Mediom, politykom, kościołowi, pruderyjnym paniom ze sklepu, zebrało się ostatnio na częste poruszanie "problemu", jakimż jest odmienna orientacja seksualna. Chłopczyk lubiący dziewczynkę, nie budzi większych zastrzeżeń, gorzej gdy chłopczyk bardziej lubi chłopczyka niż dziewczynkę, albo to i to. "To i to", jakby nie było, nie świadczy o wszechstronności zainteresowań chłopczyka bądź dziewczynki, a wręcz przeciwnie jest piętnowane przez społeczeństwo. Dlaczego? Czy kilkaset lat temu wszyscy żyli i kochali się, jak Bóg przykazał (bez urazy oczywiście dla głęboko wierzących), czy może po prostu nie zauważano pewnych odmiennych zachowań? Tak... oto cała nasza Polska. Problemu nie ma, dopóki się o nim nie mówi, a osoby publiczne pod względem seksualności są w należytym porządku. Dopiero gdy na sławetnym Zachodzie nastąpiło wielkie bum, bo homo chcą mieć dzieci i zawierać małżeństwa, w ojczyźnie naszej powstał spór. I pojawili się w drodze nagłych wahań temperatury i stopienia lodowca pierwsi homoseksualiści, biseksualiści i inni, o których wcześniej wśród pierwotnych homo sapiens sapiens nie słyszano. Tak właśnie było, a teraz mamy parady wolności, miłości, a na dodatek ich uczestnicy robią się coraz odważniejsi w głoszeniu haseł mówiących o równości prawnej, moralnej i kulturowej wszystkich mniejszości i większości seksualnych.

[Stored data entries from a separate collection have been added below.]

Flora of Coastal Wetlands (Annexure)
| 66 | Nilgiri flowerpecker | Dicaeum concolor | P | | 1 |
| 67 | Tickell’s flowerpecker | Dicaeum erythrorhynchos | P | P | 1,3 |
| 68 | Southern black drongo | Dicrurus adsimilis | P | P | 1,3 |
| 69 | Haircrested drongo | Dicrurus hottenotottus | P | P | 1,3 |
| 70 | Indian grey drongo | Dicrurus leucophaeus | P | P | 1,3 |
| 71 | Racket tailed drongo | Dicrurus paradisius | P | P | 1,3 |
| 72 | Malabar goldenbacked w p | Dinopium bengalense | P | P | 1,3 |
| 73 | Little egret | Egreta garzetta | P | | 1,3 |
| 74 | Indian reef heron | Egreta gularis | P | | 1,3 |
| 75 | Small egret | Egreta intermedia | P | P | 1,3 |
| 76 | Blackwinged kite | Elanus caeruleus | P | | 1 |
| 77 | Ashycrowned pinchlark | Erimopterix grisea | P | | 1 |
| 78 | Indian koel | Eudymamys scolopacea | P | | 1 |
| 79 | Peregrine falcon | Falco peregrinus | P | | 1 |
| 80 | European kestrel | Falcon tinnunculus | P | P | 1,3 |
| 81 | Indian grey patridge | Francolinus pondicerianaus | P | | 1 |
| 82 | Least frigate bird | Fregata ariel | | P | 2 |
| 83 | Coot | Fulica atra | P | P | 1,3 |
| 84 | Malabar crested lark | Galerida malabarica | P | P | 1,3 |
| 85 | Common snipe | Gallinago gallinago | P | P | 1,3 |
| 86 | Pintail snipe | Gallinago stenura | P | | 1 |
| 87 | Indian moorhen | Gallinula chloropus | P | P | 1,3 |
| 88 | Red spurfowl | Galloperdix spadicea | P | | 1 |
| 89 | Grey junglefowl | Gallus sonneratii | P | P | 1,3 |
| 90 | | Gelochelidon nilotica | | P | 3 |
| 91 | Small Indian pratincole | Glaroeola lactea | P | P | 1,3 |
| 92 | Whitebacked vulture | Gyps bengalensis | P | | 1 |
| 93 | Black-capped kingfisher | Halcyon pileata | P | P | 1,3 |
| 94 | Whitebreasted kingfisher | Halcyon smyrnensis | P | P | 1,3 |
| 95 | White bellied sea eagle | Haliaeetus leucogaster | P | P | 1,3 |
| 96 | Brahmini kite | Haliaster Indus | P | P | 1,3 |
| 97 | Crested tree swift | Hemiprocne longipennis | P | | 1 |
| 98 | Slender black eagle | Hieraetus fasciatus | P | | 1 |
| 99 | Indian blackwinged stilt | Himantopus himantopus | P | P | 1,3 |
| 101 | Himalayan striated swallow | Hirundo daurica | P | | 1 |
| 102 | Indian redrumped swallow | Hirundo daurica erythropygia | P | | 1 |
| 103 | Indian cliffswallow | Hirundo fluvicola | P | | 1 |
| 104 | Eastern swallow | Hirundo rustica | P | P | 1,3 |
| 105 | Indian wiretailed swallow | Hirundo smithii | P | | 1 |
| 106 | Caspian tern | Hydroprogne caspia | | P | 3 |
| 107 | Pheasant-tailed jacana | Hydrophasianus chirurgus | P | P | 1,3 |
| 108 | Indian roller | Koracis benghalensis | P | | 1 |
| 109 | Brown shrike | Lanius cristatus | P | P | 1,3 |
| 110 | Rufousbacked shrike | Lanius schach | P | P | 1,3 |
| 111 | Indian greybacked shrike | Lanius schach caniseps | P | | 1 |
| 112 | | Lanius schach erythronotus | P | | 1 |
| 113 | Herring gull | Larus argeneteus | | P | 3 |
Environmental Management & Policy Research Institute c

Z punktu widzenia Kościoła, jak również wielu ludzi, homoseksualizm jest traktowany jako choroba: jesteś gejem / lesbijką – jesteś chory. Ale nie martw się bracie/siostro, my cię wyleczymy, pozwolimy ci wrócić na łono zdrowego społeczeństwa i założyć normalną, szczęśliwą i oczywiście chrześcijańską rodzinę. Nie pozwolimy ci tkwić w grzechu i zboczeniu, jakim jest homo/biseksualizm, bo przecież to tylko ludzka zachcianka, fanaberia, oznaka pychy, źle ukierunkowany popęd, który w szerszej skali zmierza ku autodestrukcji gatunku. Skrzywienie, które należy wyprostować, choroba którą trzeba leczyć. Defekt, który dla naszego wspólnego dobra powinniśmy usunąć. Miłość chrześcijańska, między kobietą a mężczyzną, jest miłością prawą i naturalną, a pozostałe jej aspekty, to tylko mrzonka, ułuda, fatamorgana. A podobno miłość jest wielka i nieskończona. Nieograniczona. I co ciekawe, ślepa. Homo/biseksualiści są w gruncie rzeczy odrzucani przez Kościół (i to nie są mrzonki), więc rzekoma pomoc ze strony katolicyzmu, to tylko złudna obietnica. A na akceptację nie ma co liczyć.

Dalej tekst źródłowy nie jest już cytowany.